Prarit Bhargava, please review Petry's work and see if you can come up
with a sensible way to address this for stable.
I found the original thread surrounding these changes and I do not think
this solution should have been committed to the kernel. It is not a good
solution to the problem being solved and adds complexity where none is
needed IMO.
Quoting from the original thread,
Motivation for this patch is to fix an issue observed on larger machines with
many CPUs where it can take a significant amount of time during boot to run
systemd-udev-trigger.service. An x86-64 system can have already intel_pstate
active but as its CPUs can match also acpi_cpufreq and pcc_cpufreq, udev will
attempt to load these modules too. The operation will eventually fail in the
init function of a respective module where it gets recognized that another
cpufreq driver is already loaded and -EEXIST is returned. However, one uevent
is triggered for each CPU and so multiple loads of these modules will be
present. The current code then processes all such loads individually and
serializes them with the barrier in add_unformed_module().
The way to solve this is not in the module loading code, but in the udev
code by adding a new event or in the userspace which handles the loading
events.
Option 1)
Write/modify a udev rule to to use a flock userspace file lock to prevent
repeated loading.
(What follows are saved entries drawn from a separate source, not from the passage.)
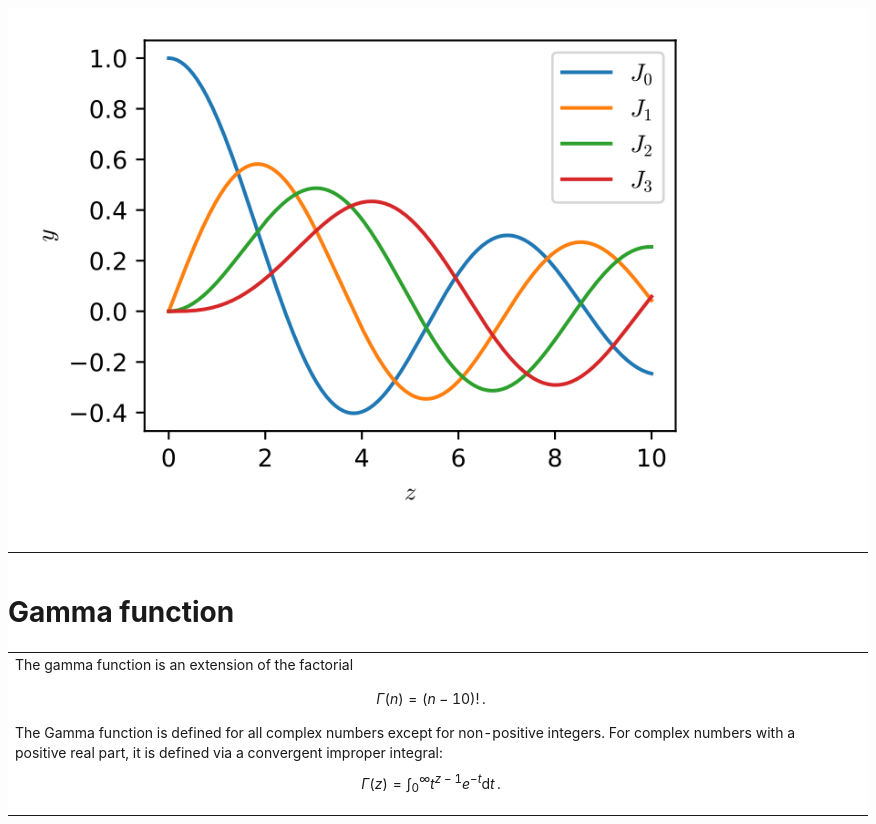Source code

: <img src="./img/bessel_functions.svg"
    width=700
    class="centObj"/>
</td>
</tr>
</table>



------------------

# Gamma function

<table>
<tr>
<td>
The gamma function is an extension of the factorial

$$\Gamma(n) = (n - 10)!\, .$$

The Gamma function is defined for all complex numbers except for non-positive
integers. For complex numbers with a positive real part, it is defined via a
convergent improper integral:
$$\Gamma(z) = \int_{0}^{\infty} t^{z-1} e^{-t} \mathrm{d}t\, .$$
</td>
<td>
The problem with this is that it is still racy and still
consumes CPU time repeated load the ELF header and, depending on the system
(ie a large number of cpus) would still cause a boot delay. This would be
better than what we have and is worth looking at as a simple solution. I'd
like to see boot times with this change, and I'll try to come up with a
measurement on a large CPU system.
This sounds like a ping-pong between projects where to put the
complexity. Honestly, I think that it would be more reliable if
we serialized/squashed parallel loads on the kernel side.
Well, that's the world we live in. Module loading ping pongs between
udev and the kernel.
Option 2)
Create a new udev action, "add_once" to indicate to userspace that the
module only needs to be loaded one time, and to ignore further load
requests. This is a bit tricky as both kernel space and userspace would
have be modified. The udev rule would end up looking very similar to what
we now.
The benefit of option 2 is that driver writers themselves can choose which
drivers should issue "add_once" instead of add. Drivers that are known to
run on all devices at once would call "add_once" to only issue a single
load.
My concern is how to distinguish first attempts and later (fixed)
attempts.
I mean that the module load might fail at boot. But the user might
fix the root of the problem and try to load the module once again
without reboot. The other load need not be direct. It might be part
of another more complex operation. Reload of another module.
Restart of a service.
This is an interesting complication, and something to think about.
P.
It might be problematic to do this an user-friendly way.
And it might be much more complicated in the end.
Best Regards,
Petr